Target specific files or sections

You do not need to fix an entire screen in one pass. Reference the file or component you want to improve in your prompt. Interactive Mode applies updates in context of your project, which gives you more predictable results.

This works well when you need to:

  • Fix responsiveness in one page file, such as Homepage.tsx
  • Improve accessibility on a single form component
  • Refine layout, spacing, or styling for one section
  • Clean up structure without affecting the rest of the project

For example:

Apply the responsiveness skill to components/Header.tsx only
Improve accessibility in CreateNewPage.tsx — add labels, error states, and keyboard focus styles

Responsiveness improvements

When prompting for responsiveness, be specific about what should change at each breakpoint:

  • Layout — stack columns vertically on mobile, reflow grids, and prevent horizontal overflow
  • Spacing — adjust padding and gaps so sections breathe on tablet and mobile
  • Typography — scale font sizes and line heights for smaller screens
  • Navigation — collapse menus into a hamburger or drawer on mobile
  • Images and media — scale, crop, or switch aspect ratios so assets do not break the layout
  • Visibility — hide or simplify non-essential elements on smaller breakpoints
  • Touch targets — ensure buttons and links are large enough to tap on mobile

For example:

Make Homepage.tsx fully responsive — stack the hero text and image vertically on mobile, reduce padding, and scale down the heading
For the header navigation in Header.tsx, stack all elements vertically on smaller desktop and tablet with no overlapping, and on mobile screens convert it into a hamburger menu
Make the card grid in Products.tsx responsive — 3 columns on desktop, 2 on tablet, and 1 on mobile with consistent gaps

You can also create a custom skill for repeatable layout fixes, then follow up with targeted prompts.

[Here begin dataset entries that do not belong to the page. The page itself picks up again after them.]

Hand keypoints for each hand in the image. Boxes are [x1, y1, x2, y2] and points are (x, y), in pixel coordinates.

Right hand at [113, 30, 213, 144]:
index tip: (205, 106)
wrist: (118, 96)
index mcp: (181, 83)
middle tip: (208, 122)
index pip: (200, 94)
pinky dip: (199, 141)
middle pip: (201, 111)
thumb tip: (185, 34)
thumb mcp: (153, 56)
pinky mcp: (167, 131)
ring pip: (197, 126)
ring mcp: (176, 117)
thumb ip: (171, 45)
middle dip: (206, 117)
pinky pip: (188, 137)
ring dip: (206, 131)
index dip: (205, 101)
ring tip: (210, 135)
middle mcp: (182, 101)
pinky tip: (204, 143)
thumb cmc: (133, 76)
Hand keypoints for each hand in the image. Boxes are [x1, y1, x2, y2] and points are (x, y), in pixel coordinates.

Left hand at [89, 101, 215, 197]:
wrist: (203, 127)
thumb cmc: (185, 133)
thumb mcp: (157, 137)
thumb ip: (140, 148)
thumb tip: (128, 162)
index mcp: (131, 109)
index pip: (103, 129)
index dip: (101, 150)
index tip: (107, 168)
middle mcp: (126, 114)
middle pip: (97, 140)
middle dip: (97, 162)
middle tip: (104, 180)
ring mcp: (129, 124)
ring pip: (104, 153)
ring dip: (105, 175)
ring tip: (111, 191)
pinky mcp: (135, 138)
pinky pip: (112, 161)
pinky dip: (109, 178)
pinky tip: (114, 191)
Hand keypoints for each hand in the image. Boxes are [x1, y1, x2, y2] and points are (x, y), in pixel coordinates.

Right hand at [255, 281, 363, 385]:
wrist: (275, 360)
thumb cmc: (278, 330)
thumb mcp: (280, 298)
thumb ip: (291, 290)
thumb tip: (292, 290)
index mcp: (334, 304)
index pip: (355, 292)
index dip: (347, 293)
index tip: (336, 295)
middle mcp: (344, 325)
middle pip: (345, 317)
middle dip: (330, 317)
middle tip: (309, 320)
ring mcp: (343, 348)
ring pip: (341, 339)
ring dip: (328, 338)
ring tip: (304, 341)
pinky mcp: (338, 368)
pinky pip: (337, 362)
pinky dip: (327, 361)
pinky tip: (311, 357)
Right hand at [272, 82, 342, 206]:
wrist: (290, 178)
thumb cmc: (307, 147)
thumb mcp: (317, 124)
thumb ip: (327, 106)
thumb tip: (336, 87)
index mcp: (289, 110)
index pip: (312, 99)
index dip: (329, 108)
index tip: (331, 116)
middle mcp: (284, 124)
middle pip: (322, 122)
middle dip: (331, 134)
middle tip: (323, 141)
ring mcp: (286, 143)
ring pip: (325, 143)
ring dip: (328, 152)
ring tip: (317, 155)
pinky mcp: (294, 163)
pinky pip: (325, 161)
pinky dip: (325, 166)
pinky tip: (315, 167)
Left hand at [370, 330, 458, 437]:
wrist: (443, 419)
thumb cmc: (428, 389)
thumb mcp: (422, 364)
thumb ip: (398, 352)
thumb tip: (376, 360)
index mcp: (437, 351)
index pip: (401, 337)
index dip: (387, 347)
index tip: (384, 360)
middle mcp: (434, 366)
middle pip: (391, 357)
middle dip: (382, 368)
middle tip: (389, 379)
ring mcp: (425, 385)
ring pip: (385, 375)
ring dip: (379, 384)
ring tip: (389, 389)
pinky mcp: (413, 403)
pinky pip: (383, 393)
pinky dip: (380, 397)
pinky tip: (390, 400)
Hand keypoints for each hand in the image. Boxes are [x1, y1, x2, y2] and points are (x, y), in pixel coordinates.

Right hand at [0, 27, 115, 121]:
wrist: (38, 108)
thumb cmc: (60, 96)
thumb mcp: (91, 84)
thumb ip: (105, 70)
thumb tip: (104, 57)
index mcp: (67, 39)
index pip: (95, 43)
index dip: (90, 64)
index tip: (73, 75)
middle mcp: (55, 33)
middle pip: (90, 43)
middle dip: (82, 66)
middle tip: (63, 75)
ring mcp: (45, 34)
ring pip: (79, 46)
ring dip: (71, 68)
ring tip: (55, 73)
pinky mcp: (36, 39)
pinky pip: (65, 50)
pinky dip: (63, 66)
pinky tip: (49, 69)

Overall frontend code quality

You can also prompt for broader structural improvements before committing:

  • Component structure — extract repeated markup, remove redundant wrappers, and split large components
  • Layout fixes — replace fixed dimensions with flexible layouts, fix overlaps, and clean up spacing
  • Accessibility — add labels, ARIA attributes, keyboard focus styles, and error states
  • Code conventions — align naming, file structure, and patterns with your existing codebase

For example:

Clean up Homepage.tsx — improve naming, remove duplicate markup, and align with our project conventions
Clean up CreateNewPage.tsx — extract repeated markup, use semantic HTML, and follow our project's naming conventions
Refactor the layout in Dashboard.tsx to use CSS Grid with proper responsive breakpoints instead of fixed widths

See Using skills to install and invoke skills, or Creating custom skills to encode your team's conventions.

Prompting best practices

  • Start with high-level improvements — fix overall page responsiveness and layout before smaller details
  • Be specific — describe the exact behaviour you want at each breakpoint instead of vague requests like "fix this"
  • Narrow the scope — target one file or section at a time for more predictable results
  • Add context when helpful — drag screenshots, code files, or markdown specs into the terminal
  • Refine your prompt — if the result is not right, adjust the instructions or scope rather than repeating the same request

Review the updated files in your IDE after each change, verify the layout at different viewport sizes, and keep iterating until the output meets your standards.

Interactive Mode vs skills

Interactive Mode is the session where you apply changes. Skills are reusable instruction sets that guide how those changes are made—see Using skills for built-in and custom skills you can invoke during a session.

Continuing after a session

When you're satisfied with your changes:

  1. Review the updated files in your IDE.
  2. Commit changes to version control.
  3. Run locofy convert again for new designs, or locofy pull after generating updates in the plugin.

For pulling code into an existing codebase, see Pull code into your IDE.